**SUPPLIED TEXT**
*** Block opens ***
The Diccionario crítico etimológico de la lengua castellana is a four-volume etymological dictionary of Spanish compiled by the Catalan philologist Joan Corominas (1905-1997), and first published by Francke Verlag in Bern, Switzerland, in 1954.

Its publication was followed in 1961 by that of a single-volume abridged version (Breve diccionario etimológico de la lengua castellana), and in the 1980s by a six-volume revised and expanded version (retitled Diccionario crítico etimológico castellano e hispánico).

This dictionary was praised for its ambitious approach, its exhaustive coverage of the material, its meticulous documentation, and its unprecedented candor about the unknown. As Josep Pla said: "... I have the feeling that is one of the hardest works in the country, done with a safe, rhythmic and continuous effort.. The Critical & etymological Dictionary is what it has been left behind a lonely, restless lifetime of effort...".
*** Block closes ***
**WORK INSTRUCTION 1**
Rewrite the paragraph beginning "Its publication was followed" from the passage on the Spanish etymological dictionary as a short bulleted list that keeps its main facts.
**WORK INSTRUCTION 2**
Summarize the passage on the Spanish etymological dictionary in two sentences.

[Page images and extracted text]
*** Block opens ***
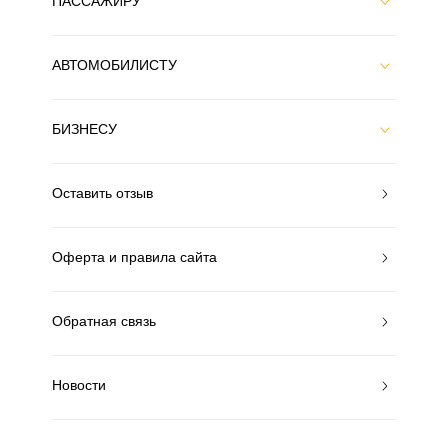
ПАССАЖИРУ
АВТОМОБИЛИСТУ
БИЗНЕСУ
Оставить отзыв
Оферта и правила сайта
Обратная связь
Новости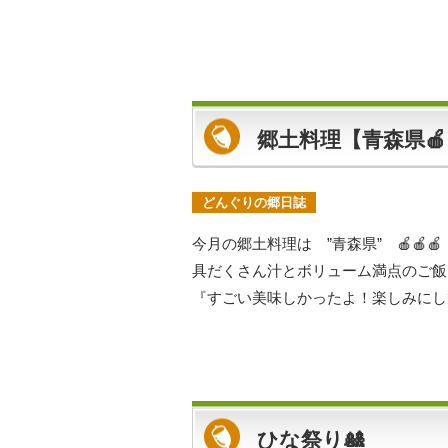
郷土料理【青森県🍎
どんぐりの郷日誌
今月の郷土料理は ”青森県” 🍎
具だくさん汁とボリューム満点のご飯で
『すごい美味しかったよ！楽しみにし
ひな祭り🎎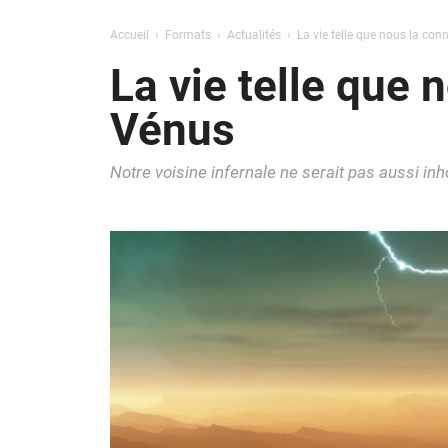
Accueil
Formats
Actualités
La vie telle que nous la con
La vie telle que 
Vénus
Notre voisine infernale ne serait pas aussi inh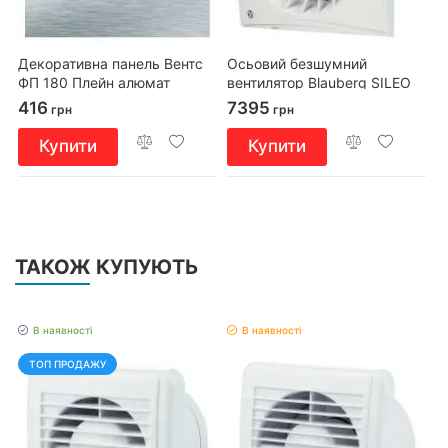
Декоративна панель Вентс
Осьовий безшумний
ФП 180 Плейн алюмат
вентилятор Blauberg SILEO
150 Т
416
7395
грн
грн
Купити
Купити
ТАКОЖ КУПУЮТЬ
В наявності
В наявності
ТОП ПРОДАЖУ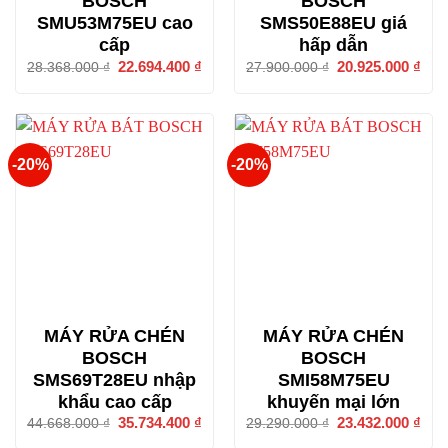
BOSCH
BOSCH
SMU53M75EU cao
SMS50E88EU giá
cấp
hấp dẫn
Giá
22.694.400
₫
Giá
Giá
20.925.000
₫
Giá
28.368.000
₫
27.900.000
₫
gốc
hiện
gốc
hiện
là:
tại
là:
tại
28.368.000 ₫.
là:
27.900.000 ₫.
là:
22.694.400 ₫.
20.9
-20%
-20%
MÁY RỬA CHÉN
MÁY RỬA CHÉN
BOSCH
BOSCH
SMS69T28EU nhập
SMI58M75EU
khẩu cao cấp
khuyến mại lớn
Giá
35.734.400
₫
Giá
Giá
23.432.000
₫
Giá
44.668.000
₫
29.290.000
₫
gốc
hiện
gốc
hiện
là:
tại
là:
tại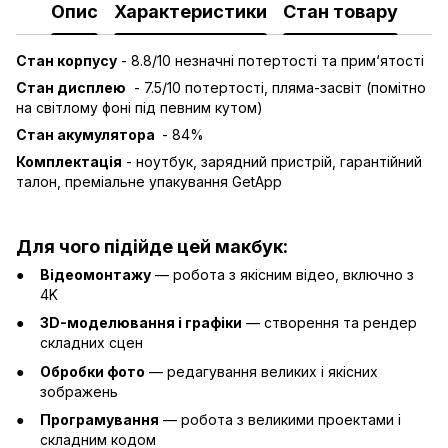
Опис
Характеристики
Стан товару
Стан корпусу
- 8.8/10 незначні потертості та прим‘ятості
Стан дисплею
- 7.5/10 потертості, пляма-засвіт (помітно
на світлому фоні під певним кутом)
Стан акумулятора
- 84%
Комплектація
- ноутбук, зарядний пристрій, гарантійний
талон, преміальне упакування GetApp
Для чого підійде цей макбук:
Відеомонтажу
— робота з якісним відео, включно з
4K
3D-моделювання і графіки
— створення та рендер
складних сцен
Обробки фото
— редагування великих і якісних
зображень
Програмування
— робота з великими проектами і
складним кодом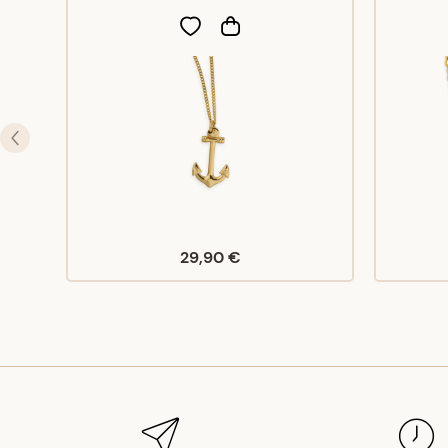
29,90 €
*** Block closes ***
**FINAL ANSWER 1**
- 1961: a single-volume abridged version appeared, titled Breve diccionario etimológico de la lengua castellana.
- 1980s: a six-volume revised and expanded version appeared, retitled Diccionario crítico etimológico castellano e hispánico.

**FINAL ANSWER 2**
The Diccionario crítico etimológico de la lengua castellana is a four-volume etymological dictionary of Spanish compiled by the Catalan philologist Joan Corominas and first published in Bern in 1954, followed by a single-volume abridged version in 1961 and a six-volume revised and expanded version in the 1980s. It was praised for its ambitious approach, exhaustive coverage, meticulous documentation, and unprecedented candor about the unknown.